逆に「女王陛下のお気に入り」では、「ルールを作る側」、「私が国家よ!」と叫ぶ女王陛下(と側近達)の生活が描かれるが、そこでの陛下は終始「ぼんやり」している。そのため、「戦争は継続すべき!」「増税すべき!」などのルールを側近(レイチェル・ワイズ)に決めてもらわねば、にっちもさっちもいかないし、いろいろあって、側近が追放されてしまうと、元の「ぼんやりさん」に戻ってしまい途方に暮れるしかないのだった…(女王の「ぼんやり顔」を映し映画は終わる)。

そして、こうした大枠のもと、(脱走・脱出の)意思を加速させる要素となる「性や愛」が描かれ、また、「ルールと意思をめぐるゴタゴタ」の「外側」にいる存在として「動物」が描かれる。

なお、この「動物」は「人間たちの世界に参加できていない」という意味では「哀れ」ではあるが、「ルールと意思をめぐるゴタゴタから解放される」という意味では「羨ましく」もある。そういう「両義的」な存在として描かれる。

ランティモス作品は、そんな独特の世界観(「ルールがあるから意思がある」)で、我々の世界観(「意思があるからルールがある」)に揺さぶりをかけてくる。この奇抜な発想から生まれる奇抜な世界観が、世界的人気の秘訣なんだろうと思う。

また「ルールは我々の快適な暮らしのためにある」という「常識」の「うさんくささ」に迫っている感じがするため、「ぶっとんでて分からんけど、なんか引き込まれる」のだろうと思う。

けれど、これは考えようによっては「不気味なルール」を肯定することにもなりかねないのであって。何というか「パワハラ的なしごきがあったからこそ、ナニくそ!という意思が生まれ、成長できたんじゃないか!」「だから不気味なルールがあってよかったじゃん!」みたいな発想にも思える。

ただ、そんなことでは、昨今の「ポリコレ路線(マイノリティ&ジェンダー配慮路線)」のアカデミー賞で高い点は取れない、、と考えたかどうかはさておき(笑)、その問題の解決をはかったのが本作だったのではないか。

ザッと本作のあらすじまとめておけば。

データ一覧:
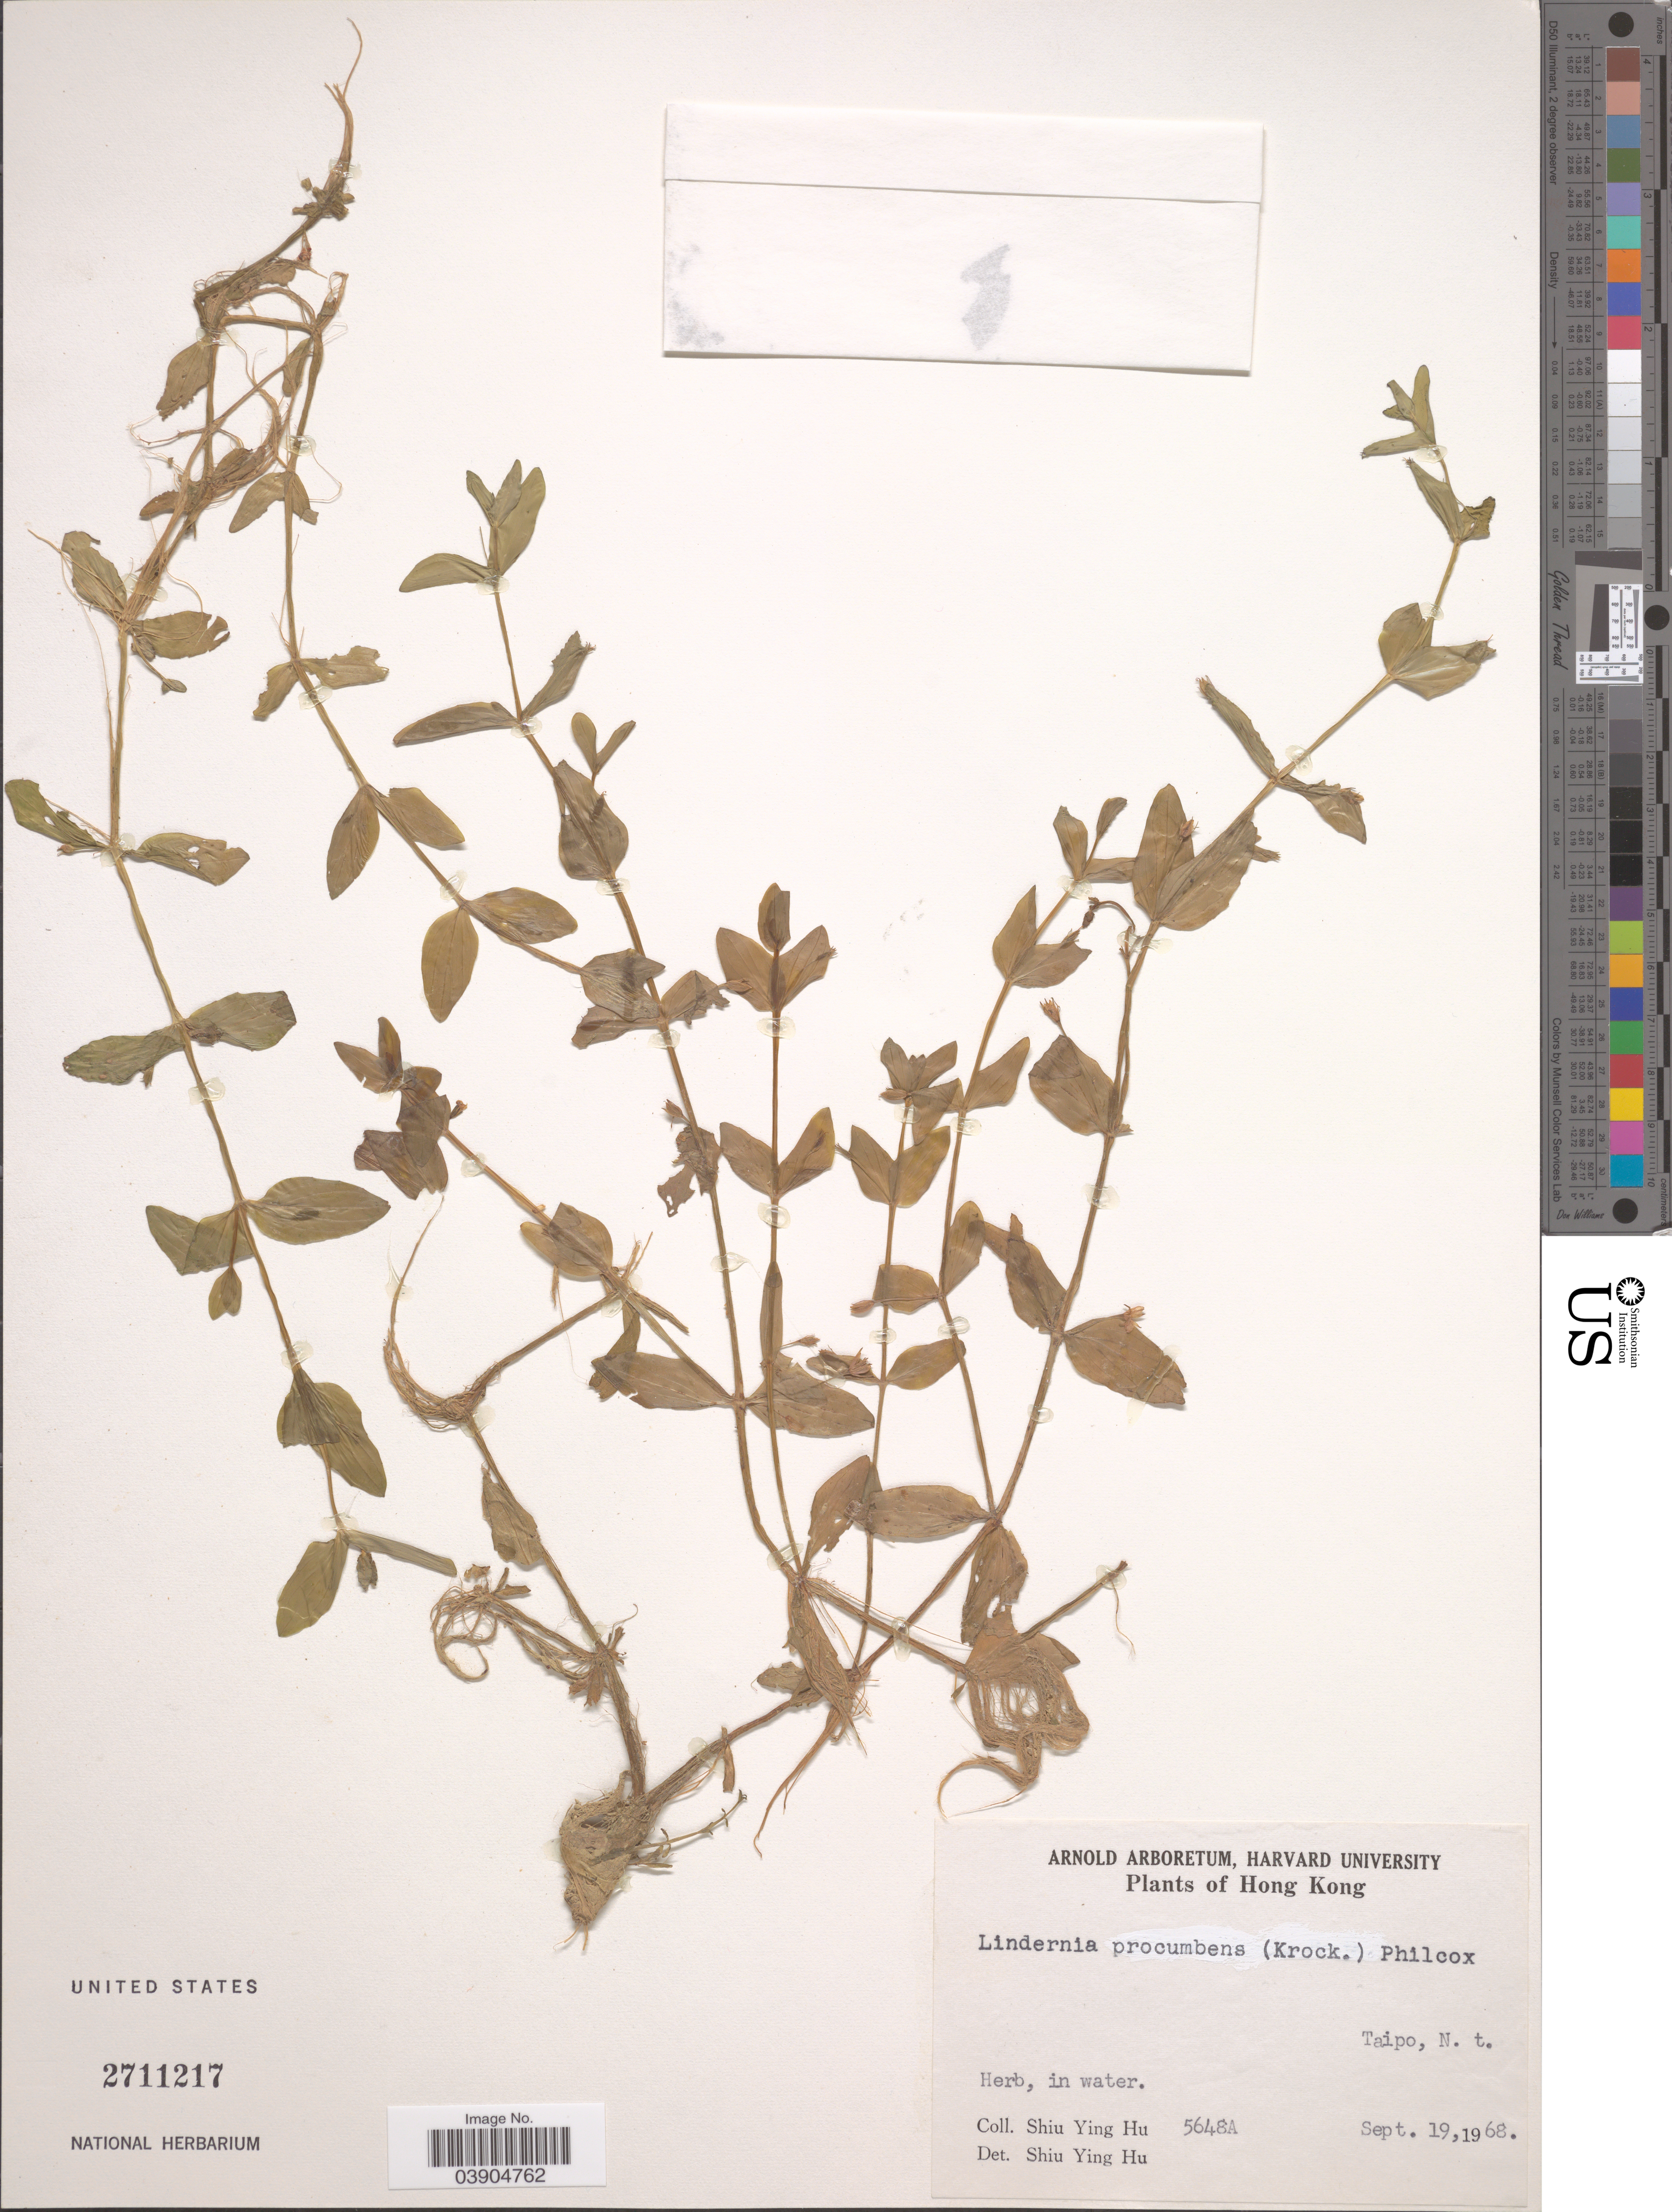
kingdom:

課題:
1. 記事の中で「動物」を評するために、かぎ括弧付きで用いられている形容の語をすべて書き出してください。
2. 記事のうち、「なお、この「動物」は「人間た」で始まり「き込まれる」のだろうと思う。」で終わる部分を、一字一句違えずに書き写してください。

解答:
1. 哀れ、羨ましく、両義的

2.
なお、この「動物」は「人間たちの世界に参加できていない」という意味では「哀れ」ではあるが、「ルールと意思をめぐるゴタゴタから解放される」という意味では「羨ましく」もある。そういう「両義的」な存在として描かれる。

ランティモス作品は、そんな独特の世界観(「ルールがあるから意思がある」)で、我々の世界観(「意思があるからルールがある」)に揺さぶりをかけてくる。この奇抜な発想から生まれる奇抜な世界観が、世界的人気の秘訣なんだろうと思う。

また「ルールは我々の快適な暮らしのためにある」という「常識」の「うさんくささ」に迫っている感じがするため、「ぶっとんでて分からんけど、なんか引き込まれる」のだろうと思う。